TEXT FOR ANALYSIS >>
Prove $\log{(1+2+3)}$ $\,=\,$ $\log{(1)}$ $+$ $\log{(2)}$ $+$ $\log{(3)}$
The given logarithmic equation asks us to prove that the logarithm of the sum of three numbers equals the sum of their logarithms. In general, this statement is not valid because logarithms convert multiplication into addition, not sums into sums.
$\,\,\,\,\therefore\,\,\,\,\,$ $\log{(a+b+c)}$ $\,\ne\,$ $\log{(a)}$ $+$ $\log{(b)}$ $+$ $\log{(c)}$
In this specific numerical case, we show that $\log{(1+2+3)}$ equals $\log{(1)}$ $+$ $\log{(2)}$ $+$ $\log{(3)}$. This equality does not hold in general for arbitrary numbers.
Now, let’s apply the laws of logarithms and examine why, for the numbers $1$, $2$, and $3$, the logarithm of their sum equals the sum of their logarithms in this special case.
This is one of the most important difficult logarithm problems in arithmetic form and is well-suited for beginners to learn logarithmic properties.
Find the Sum Inside the Logarithm
Look at the argument of the logarithmic expression on the left-hand side of the equation. It contains an arithmetic expression in addition form. Therefore, let us find its value by adding the three numbers $1$, $2$, and $3$.
$\implies$ $\log{(1+2+3)}$ $\,=\,$ $\log{(6)}$
Thus, the logarithm of the sum of the numbers $1$, $2$, and $3$ is equal to the logarithm of $6$.
Express the Sum in Product Form
The unique factor pairs of six, without repetition, are $(1, 6)$ and $(2, 3)$. Now, let us express the number $6$ as a product of its factors.
$\implies$ $\log{(6)}$ $\,=\,$ $\log{(1 \times 6)}$
$\,\,\,\,\therefore\,\,\,\,\,$ $\log{(1+2+3)}$ $\,=\,$ $\log{(1 \times 2 \times 3)}$
Thus, the logarithm of the sum of $1$, $2$, and $3$ can be expressed as the logarithm of the product of the numbers $1$, $2$, and $3$. This equality holds only as a special numerical case, because the sum $(1+2+3 = 6)$ and the product of the numbers $(1\times 2\times 3 = 6)$ are equal, and it is not a general property of logarithms.

ENTRIES SHOWN >>
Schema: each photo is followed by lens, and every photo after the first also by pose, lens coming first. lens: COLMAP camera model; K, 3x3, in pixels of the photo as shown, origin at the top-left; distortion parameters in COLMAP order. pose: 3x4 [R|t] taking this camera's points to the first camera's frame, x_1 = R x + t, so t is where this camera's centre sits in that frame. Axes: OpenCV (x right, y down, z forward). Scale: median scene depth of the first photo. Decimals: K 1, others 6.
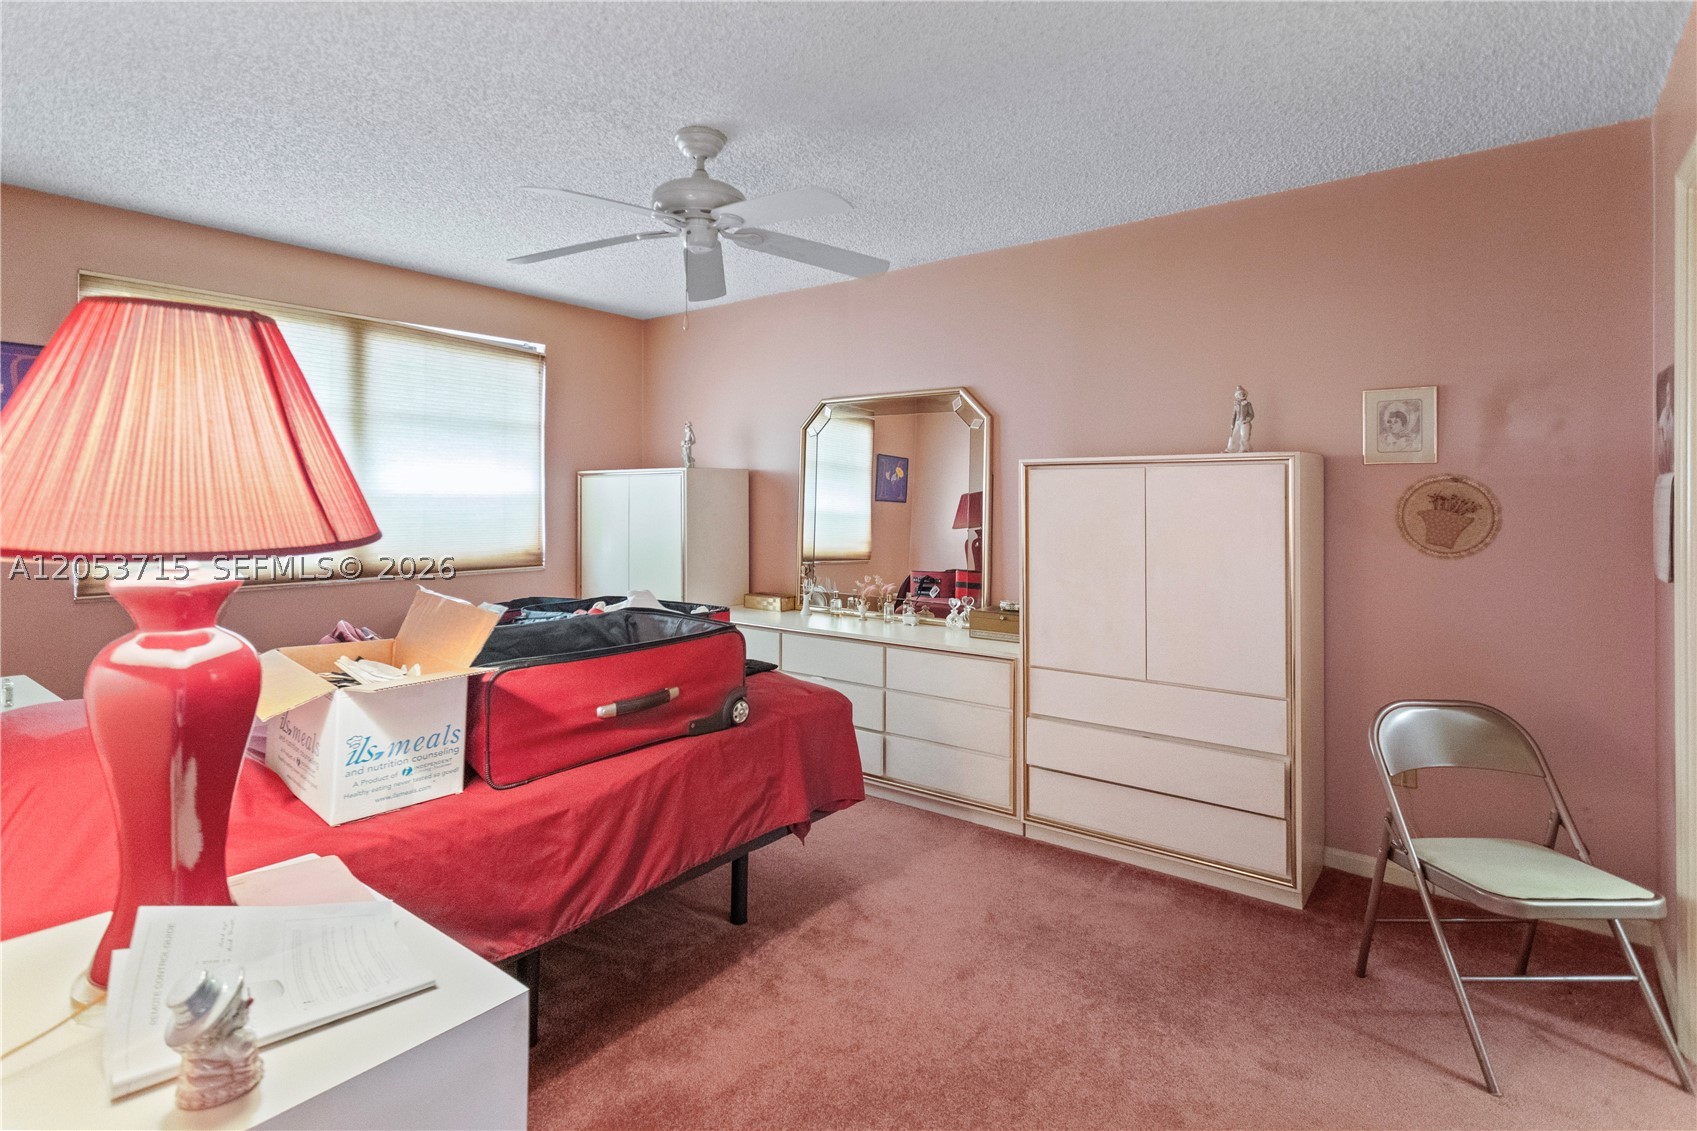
lens RADIAL K [[848.5, 0, 827.5], [0, 848.5, 504.8], [0, 0, 1]] dist [0.006009, -0.000726]
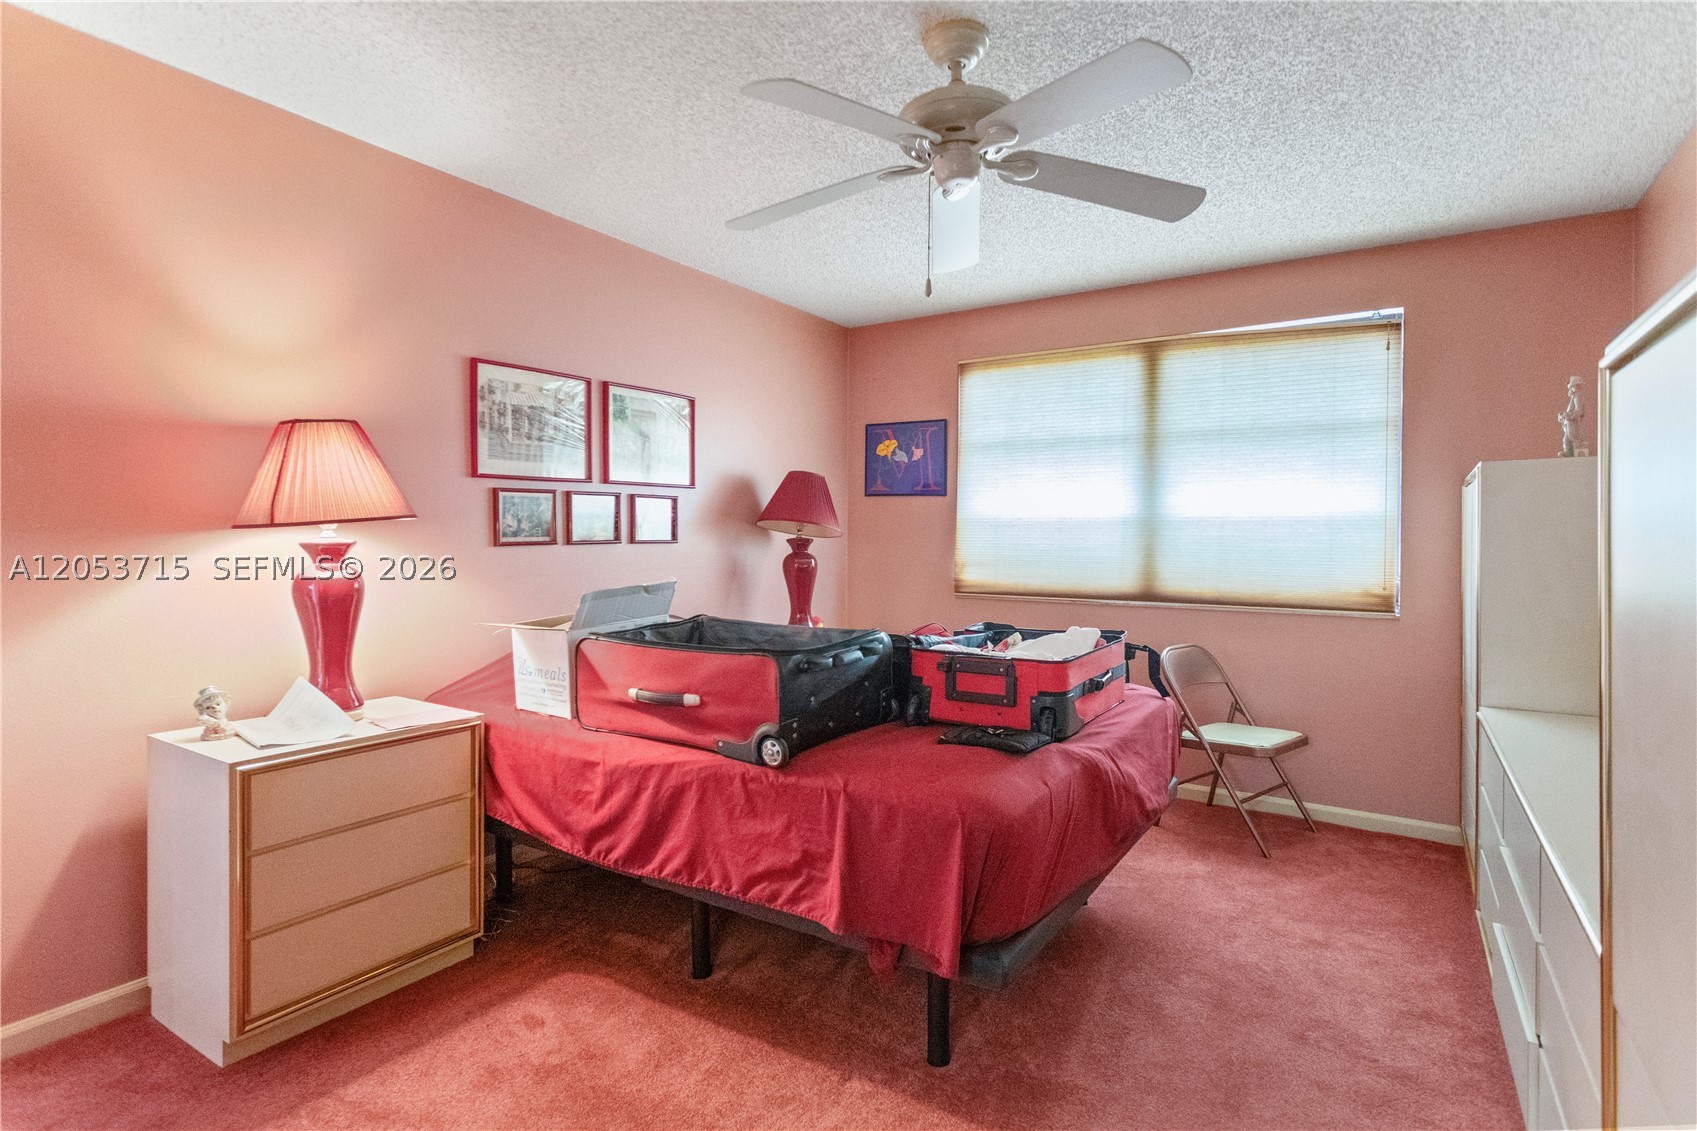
lens RADIAL K [[860.4, 0, 845.1], [0, 860.4, 553.6], [0, 0, 1]] dist [0.002926, 0.000528]
pose [[0.098433, 0.017575, -0.994988, 0.813448], [-0.011665, 0.999796, 0.016506, 0.032496], [0.995075, 0.009982, 0.098618, 1.057977]]
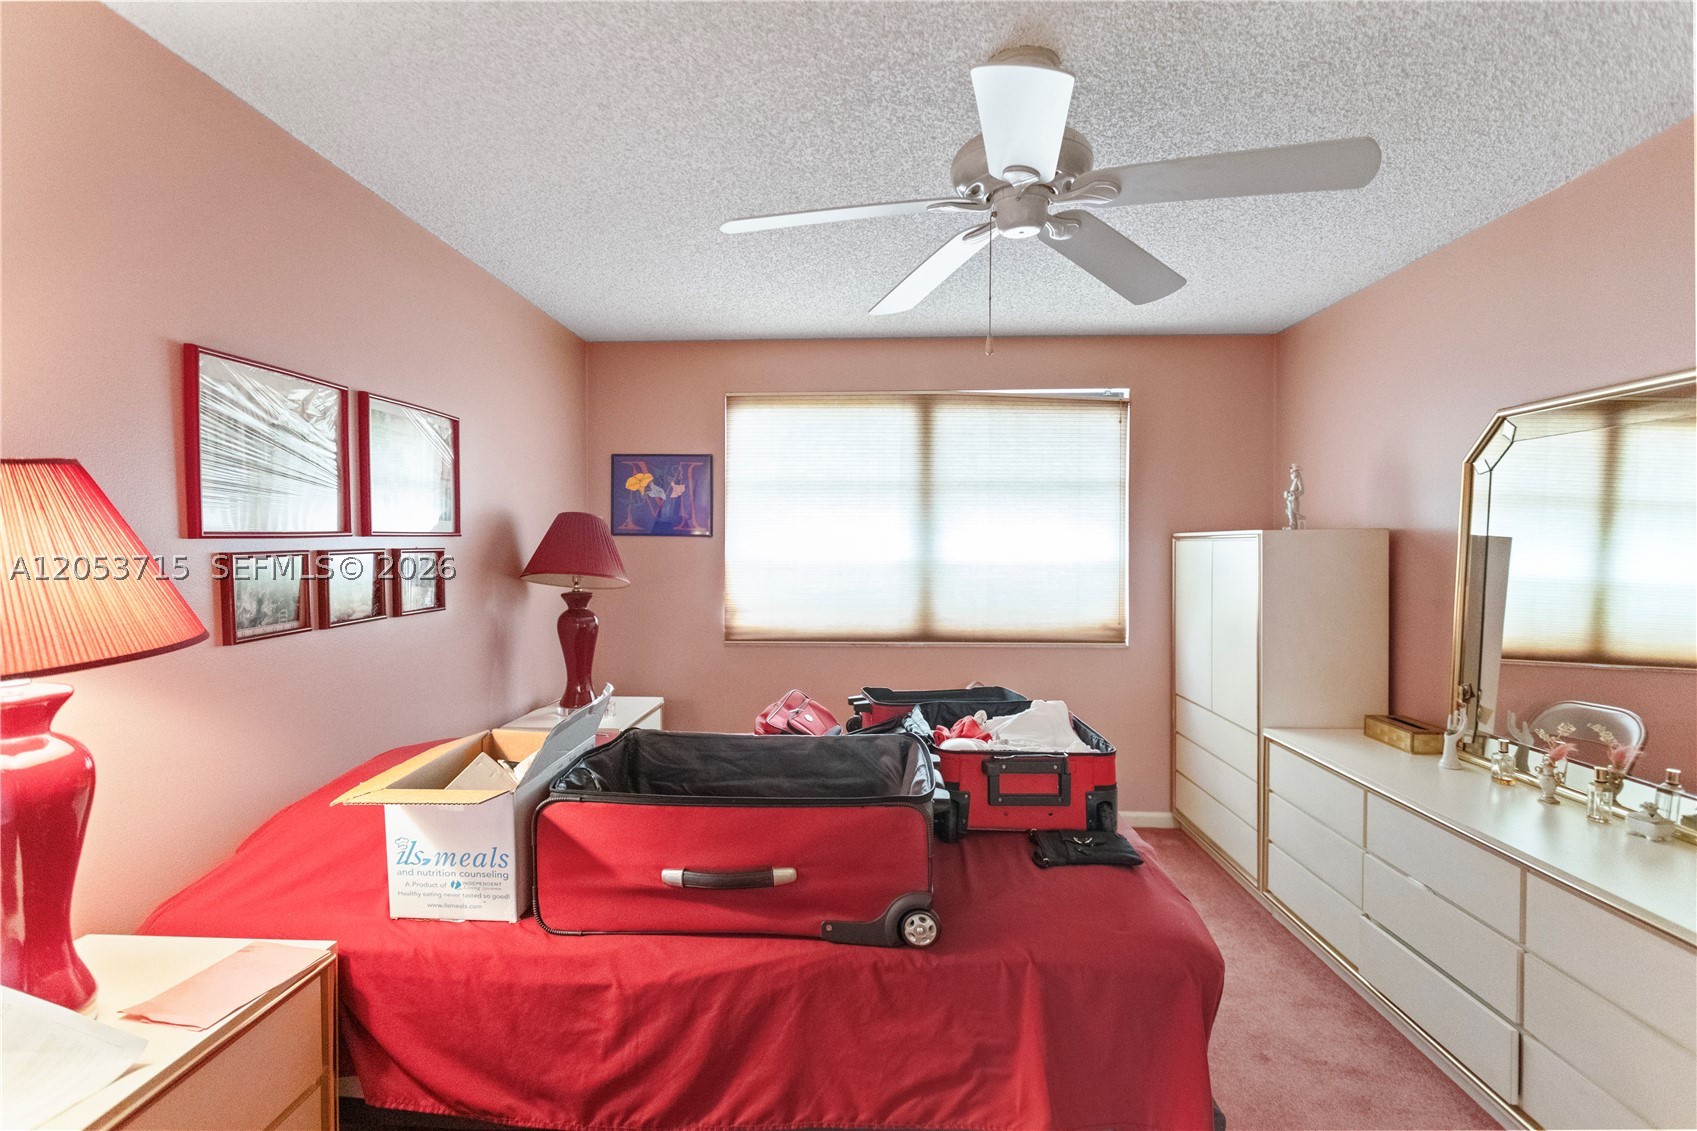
lens RADIAL K [[821.3, 0, 843.2], [0, 821.3, 568.2], [0, 0, 1]] dist [0.002979, 0.000623]
pose [[0.590756, 0.020085, -0.806600, 0.399247], [-0.002890, 0.999736, 0.022778, -0.054742], [0.806845, -0.011125, 0.590658, 0.619595]]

ASSIGNED TASK 1 >> Retype the part of the logarithm text starting at "Express the Sum" and ending at "property of logarithms.".
ASSIGNED TASK 2 >>
Answer these questions from the logarithm text.
(a) According to the text, what do logarithms convert multiplication into?
(b) What number does the sum inside the logarithm on the left-hand side come to?
(c) Which factor pairs of six does the text list?
Answer using only the logarithm text, not the rows.

WRITTEN ANSWER 1 >>
Express the Sum in Product Form
The unique factor pairs of six, without repetition, are $(1, 6)$ and $(2, 3)$. Now, let us express the number $6$ as a product of its factors.
$\implies$ $\log{(6)}$ $\,=\,$ $\log{(1 \times 6)}$
$\,\,\,\,\therefore\,\,\,\,\,$ $\log{(1+2+3)}$ $\,=\,$ $\log{(1 \times 2 \times 3)}$
Thus, the logarithm of the sum of $1$, $2$, and $3$ can be expressed as the logarithm of the product of the numbers $1$, $2$, and $3$. This equality holds only as a special numerical case, because the sum $(1+2+3 = 6)$ and the product of the numbers $(1\times 2\times 3 = 6)$ are equal, and it is not a general property of logarithms.

WRITTEN ANSWER 2 >>
(a) Addition.
(b) 6.
(c) (1, 6) and (2, 3).